#### [Requirement]
Please convert the data into a Markdown table with the columns Row and Line, starting at its first line and stopping after the line that contains "line at (362, 168): solid -> dashed". Number each row and skip any blank lines.

#### [Data provided]
☆ ☆ ☆
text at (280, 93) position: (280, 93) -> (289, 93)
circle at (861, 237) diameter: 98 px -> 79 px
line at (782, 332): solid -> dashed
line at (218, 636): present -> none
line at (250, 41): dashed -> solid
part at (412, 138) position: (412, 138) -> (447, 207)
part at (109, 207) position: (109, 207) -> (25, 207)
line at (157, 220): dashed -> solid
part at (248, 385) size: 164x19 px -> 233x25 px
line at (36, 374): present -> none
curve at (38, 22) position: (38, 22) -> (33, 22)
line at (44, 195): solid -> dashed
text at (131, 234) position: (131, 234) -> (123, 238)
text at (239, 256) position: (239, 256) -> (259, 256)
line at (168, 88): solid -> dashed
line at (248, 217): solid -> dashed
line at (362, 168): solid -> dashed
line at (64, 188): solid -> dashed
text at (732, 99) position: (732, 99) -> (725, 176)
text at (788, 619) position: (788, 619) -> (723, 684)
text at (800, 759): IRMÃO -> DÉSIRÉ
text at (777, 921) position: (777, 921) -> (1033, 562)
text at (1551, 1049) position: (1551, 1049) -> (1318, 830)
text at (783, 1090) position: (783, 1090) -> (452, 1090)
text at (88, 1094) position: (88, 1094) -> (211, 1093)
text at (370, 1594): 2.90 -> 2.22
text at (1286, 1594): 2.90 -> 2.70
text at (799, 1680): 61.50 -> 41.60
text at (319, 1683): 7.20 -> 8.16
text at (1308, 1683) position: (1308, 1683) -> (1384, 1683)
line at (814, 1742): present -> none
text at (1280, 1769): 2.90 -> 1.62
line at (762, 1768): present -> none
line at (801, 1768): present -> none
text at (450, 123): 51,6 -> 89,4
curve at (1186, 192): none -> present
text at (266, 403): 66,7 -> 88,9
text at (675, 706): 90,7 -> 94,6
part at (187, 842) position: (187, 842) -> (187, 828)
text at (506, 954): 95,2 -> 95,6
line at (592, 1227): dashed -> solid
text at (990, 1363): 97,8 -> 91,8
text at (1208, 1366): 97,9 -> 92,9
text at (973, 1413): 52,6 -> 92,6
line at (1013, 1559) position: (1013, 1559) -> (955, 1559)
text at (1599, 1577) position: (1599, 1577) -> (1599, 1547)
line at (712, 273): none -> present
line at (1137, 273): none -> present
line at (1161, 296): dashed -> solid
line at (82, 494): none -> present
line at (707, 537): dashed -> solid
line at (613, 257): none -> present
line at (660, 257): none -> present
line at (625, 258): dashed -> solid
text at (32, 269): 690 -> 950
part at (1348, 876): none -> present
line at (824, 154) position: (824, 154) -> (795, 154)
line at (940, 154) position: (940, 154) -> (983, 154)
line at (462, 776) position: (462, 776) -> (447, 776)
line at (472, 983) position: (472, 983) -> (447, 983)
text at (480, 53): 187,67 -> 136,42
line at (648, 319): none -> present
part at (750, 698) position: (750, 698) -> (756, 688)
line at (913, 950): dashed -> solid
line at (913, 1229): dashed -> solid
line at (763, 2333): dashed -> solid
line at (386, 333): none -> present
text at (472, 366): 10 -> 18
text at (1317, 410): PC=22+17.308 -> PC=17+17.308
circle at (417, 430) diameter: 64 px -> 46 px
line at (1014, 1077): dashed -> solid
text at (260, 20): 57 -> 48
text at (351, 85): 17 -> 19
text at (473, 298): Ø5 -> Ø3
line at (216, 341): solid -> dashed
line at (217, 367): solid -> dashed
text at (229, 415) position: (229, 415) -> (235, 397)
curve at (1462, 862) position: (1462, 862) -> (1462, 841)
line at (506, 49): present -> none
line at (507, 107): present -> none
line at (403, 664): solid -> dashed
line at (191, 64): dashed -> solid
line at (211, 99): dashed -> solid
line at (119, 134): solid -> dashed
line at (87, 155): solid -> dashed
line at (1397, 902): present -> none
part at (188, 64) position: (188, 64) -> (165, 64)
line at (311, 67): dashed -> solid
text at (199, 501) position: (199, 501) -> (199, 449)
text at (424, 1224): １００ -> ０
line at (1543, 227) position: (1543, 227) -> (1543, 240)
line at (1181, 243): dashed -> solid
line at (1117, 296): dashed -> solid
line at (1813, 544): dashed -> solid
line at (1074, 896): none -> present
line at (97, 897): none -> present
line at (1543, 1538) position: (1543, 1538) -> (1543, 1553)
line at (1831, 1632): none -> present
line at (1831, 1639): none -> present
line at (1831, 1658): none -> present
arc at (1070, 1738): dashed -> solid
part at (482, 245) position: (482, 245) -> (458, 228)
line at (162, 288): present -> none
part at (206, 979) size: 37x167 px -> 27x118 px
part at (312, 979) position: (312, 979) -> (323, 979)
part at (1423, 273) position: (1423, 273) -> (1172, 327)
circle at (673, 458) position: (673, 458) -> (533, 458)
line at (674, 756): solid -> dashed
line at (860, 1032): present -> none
☆ ☆ ☆
#### [Task solution]
| Row | Line |
|---|---|
| 1 | text at (280, 93) position: (280, 93) -> (289, 93) |
| 2 | circle at (861, 237) diameter: 98 px -> 79 px |
| 3 | line at (782, 332): solid -> dashed |
| 4 | line at (218, 636): present -> none |
| 5 | line at (250, 41): dashed -> solid |
| 6 | part at (412, 138) position: (412, 138) -> (447, 207) |
| 7 | part at (109, 207) position: (109, 207) -> (25, 207) |
| 8 | line at (157, 220): dashed -> solid |
| 9 | part at (248, 385) size: 164x19 px -> 233x25 px |
| 10 | line at (36, 374): present -> none |
| 11 | curve at (38, 22) position: (38, 22) -> (33, 22) |
| 12 | line at (44, 195): solid -> dashed |
| 13 | text at (131, 234) position: (131, 234) -> (123, 238) |
| 14 | text at (239, 256) position: (239, 256) -> (259, 256) |
| 15 | line at (168, 88): solid -> dashed |
| 16 | line at (248, 217): solid -> dashed |
| 17 | line at (362, 168): solid -> dashed |